The decision is Coach, Inc. and Coach Services, Inc. v. Hubert Keller, Inc., No. CV411-285, 2012 U.S. Dist. LEXIS 183632 (S.D. Ga. Dec. 19, 2012) (Smith, M.J.).  The case is assigned to U.S. District Judge B. Avant Edenfield.


[1] We covered a prior decision involving Coach, and a complaint filed by Coach, in other litigation. See, respectively, in our blog entries of November 12, 2012 and October 31, 2012.

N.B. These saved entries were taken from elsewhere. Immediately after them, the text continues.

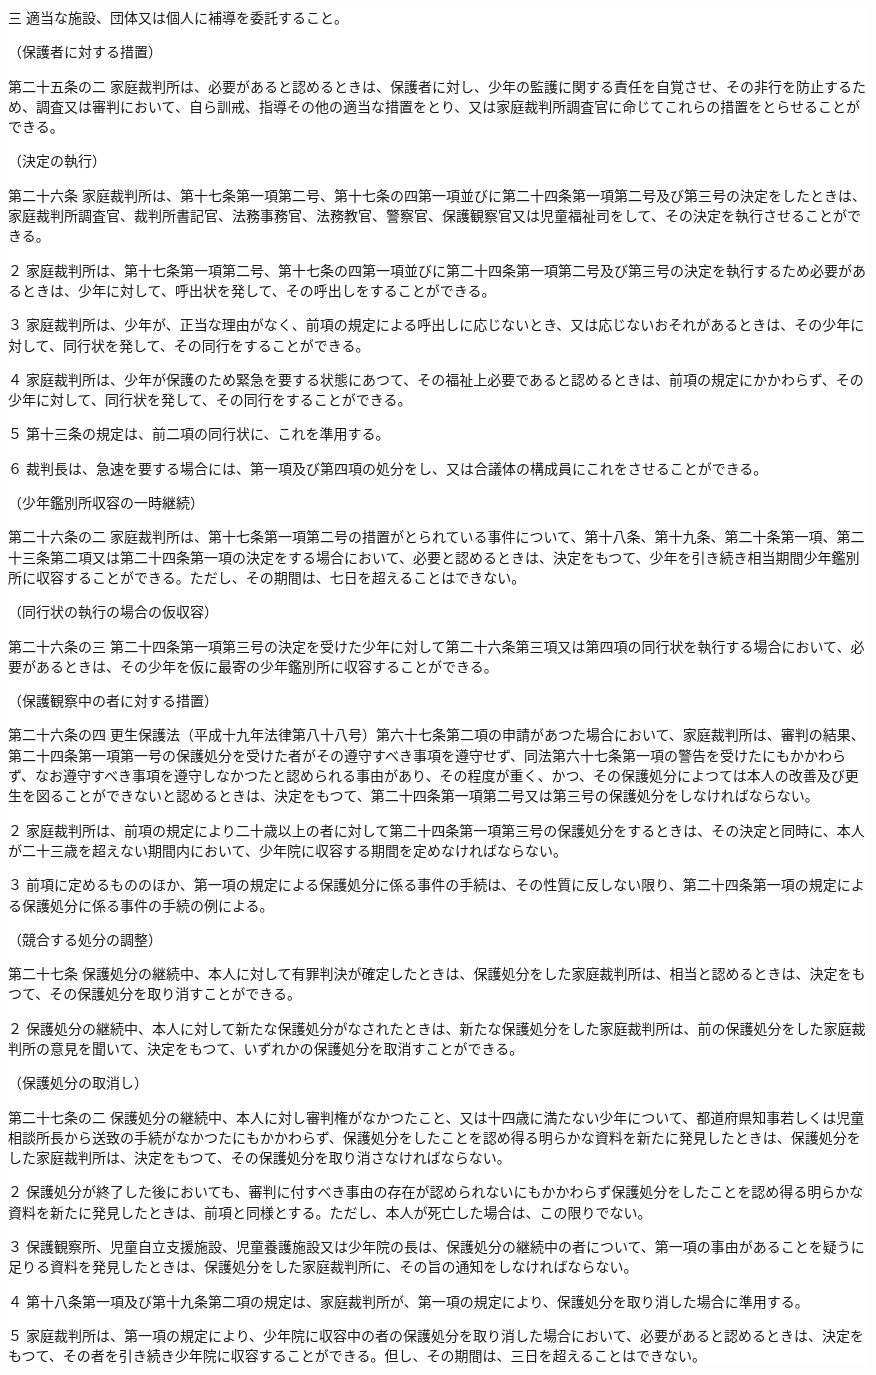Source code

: 三 適当な施設、団体又は個人に補導を委託すること。

（保護者に対する措置）

第二十五条の二 家庭裁判所は、必要があると認めるときは、保護者に対し、少年の監護に関する責任を自覚させ、その非行を防止するため、調査又は審判において、自ら訓戒、指導その他の適当な措置をとり、又は家庭裁判所調査官に命じてこれらの措置をとらせることができる。

（決定の執行）

第二十六条 家庭裁判所は、第十七条第一項第二号、第十七条の四第一項並びに第二十四条第一項第二号及び第三号の決定をしたときは、家庭裁判所調査官、裁判所書記官、法務事務官、法務教官、警察官、保護観察官又は児童福祉司をして、その決定を執行させることができる。

２ 家庭裁判所は、第十七条第一項第二号、第十七条の四第一項並びに第二十四条第一項第二号及び第三号の決定を執行するため必要があるときは、少年に対して、呼出状を発して、その呼出しをすることができる。

３ 家庭裁判所は、少年が、正当な理由がなく、前項の規定による呼出しに応じないとき、又は応じないおそれがあるときは、その少年に対して、同行状を発して、その同行をすることができる。

４ 家庭裁判所は、少年が保護のため緊急を要する状態にあつて、その福祉上必要であると認めるときは、前項の規定にかかわらず、その少年に対して、同行状を発して、その同行をすることができる。

５ 第十三条の規定は、前二項の同行状に、これを準用する。

６ 裁判長は、急速を要する場合には、第一項及び第四項の処分をし、又は合議体の構成員にこれをさせることができる。

（少年鑑別所収容の一時継続）

第二十六条の二 家庭裁判所は、第十七条第一項第二号の措置がとられている事件について、第十八条、第十九条、第二十条第一項、第二十三条第二項又は第二十四条第一項の決定をする場合において、必要と認めるときは、決定をもつて、少年を引き続き相当期間少年鑑別所に収容することができる。ただし、その期間は、七日を超えることはできない。

（同行状の執行の場合の仮収容）

第二十六条の三 第二十四条第一項第三号の決定を受けた少年に対して第二十六条第三項又は第四項の同行状を執行する場合において、必要があるときは、その少年を仮に最寄の少年鑑別所に収容することができる。

（保護観察中の者に対する措置）

第二十六条の四 更生保護法（平成十九年法律第八十八号）第六十七条第二項の申請があつた場合において、家庭裁判所は、審判の結果、第二十四条第一項第一号の保護処分を受けた者がその遵守すべき事項を遵守せず、同法第六十七条第一項の警告を受けたにもかかわらず、なお遵守すべき事項を遵守しなかつたと認められる事由があり、その程度が重く、かつ、その保護処分によつては本人の改善及び更生を図ることができないと認めるときは、決定をもつて、第二十四条第一項第二号又は第三号の保護処分をしなければならない。

２ 家庭裁判所は、前項の規定により二十歳以上の者に対して第二十四条第一項第三号の保護処分をするときは、その決定と同時に、本人が二十三歳を超えない期間内において、少年院に収容する期間を定めなければならない。

３ 前項に定めるもののほか、第一項の規定による保護処分に係る事件の手続は、その性質に反しない限り、第二十四条第一項の規定による保護処分に係る事件の手続の例による。

（競合する処分の調整）

第二十七条 保護処分の継続中、本人に対して有罪判決が確定したときは、保護処分をした家庭裁判所は、相当と認めるときは、決定をもつて、その保護処分を取り消すことができる。

２ 保護処分の継続中、本人に対して新たな保護処分がなされたときは、新たな保護処分をした家庭裁判所は、前の保護処分をした家庭裁判所の意見を聞いて、決定をもつて、いずれかの保護処分を取消すことができる。

（保護処分の取消し）

第二十七条の二 保護処分の継続中、本人に対し審判権がなかつたこと、又は十四歳に満たない少年について、都道府県知事若しくは児童相談所長から送致の手続がなかつたにもかかわらず、保護処分をしたことを認め得る明らかな資料を新たに発見したときは、保護処分をした家庭裁判所は、決定をもつて、その保護処分を取り消さなければならない。

２ 保護処分が終了した後においても、審判に付すべき事由の存在が認められないにもかかわらず保護処分をしたことを認め得る明らかな資料を新たに発見したときは、前項と同様とする。ただし、本人が死亡した場合は、この限りでない。

３ 保護観察所、児童自立支援施設、児童養護施設又は少年院の長は、保護処分の継続中の者について、第一項の事由があることを疑うに足りる資料を発見したときは、保護処分をした家庭裁判所に、その旨の通知をしなければならない。

４ 第十八条第一項及び第十九条第二項の規定は、家庭裁判所が、第一項の規定により、保護処分を取り消した場合に準用する。

５ 家庭裁判所は、第一項の規定により、少年院に収容中の者の保護処分を取り消した場合において、必要があると認めるときは、決定をもつて、その者を引き続き少年院に収容することができる。但し、その期間は、三日を超えることはできない。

[2] Coach, Inc. and Coach Services, Inc. v. Hubert Keller, Inc., No. CV411-285, 2012 U.S. Dist. LEXIS 183632, at *2 (S.D. Ga. Dec. 19, 2012).

[3] Id.

[4] Id., 2012 U.S. Dist. LEXIS 183632, at *3 & *4.

[5] Id. at *3.

[6] “[Federal] Rule [of Civil Procedure] 30(b)(6) governs deposition notices directed to organizations. The deposition notice ‘must describe with reasonable particularity the matters for examination.’ Fed.R.Civ.P. 30(b)(6).  In response, the organization must designate one or more persons to testify on its behalf as to those matters. Id.  ‘The persons designated must testify about information known or reasonably available to the organization.’ Id.”  Continental Cas. Co. v. First Fin. Employee Leasing, Inc., 716 F.Supp.2d 1176, 1189 (M.D. Fla. 2010).

[7] Coach, 2012 U.S. Dist. LEXIS 183632, at *3.

[8] Id. at *4.

[9] Id. at *6 & *19.

[10] Id. at *6.

[11] Id. at *5.

[12] Id. at *6.

[13] Id. at *1.

[14] Id. at *8 & n.6 (citing cases).

[15] Id. at *9-*10 (footnotes omitted; italics in original).

[16] Id. at *12 (citation omitted; italics added by court) (quoting legislative history).

[17] Id. (citing Wesco Mfg., Inc. v. Tropical Attractions of Palm Beach, Inc., 833 F.2d 1484, 1488 (11th Cir. 1987)).

[18] Id. (quoting Flowers Bakeries Brands, Inc. v. Interstate Bakeries Corp., 2010 U.S. Dist. LEXIS 6601, 2010 WL 2662720, at *12 (N.D. Ga.  June 30, 2010)).

[19] Id. at *14-*15 (other citations omitted).

[20] Id. at *15-*16 (italics in original).

[21] Id. at *17.  The prayer for relief in Coach's complaint includes a request for statutory damages under the Lanham Act.

[22] Id. at *17-*18.

[23] Id. at *19 (citing authorities).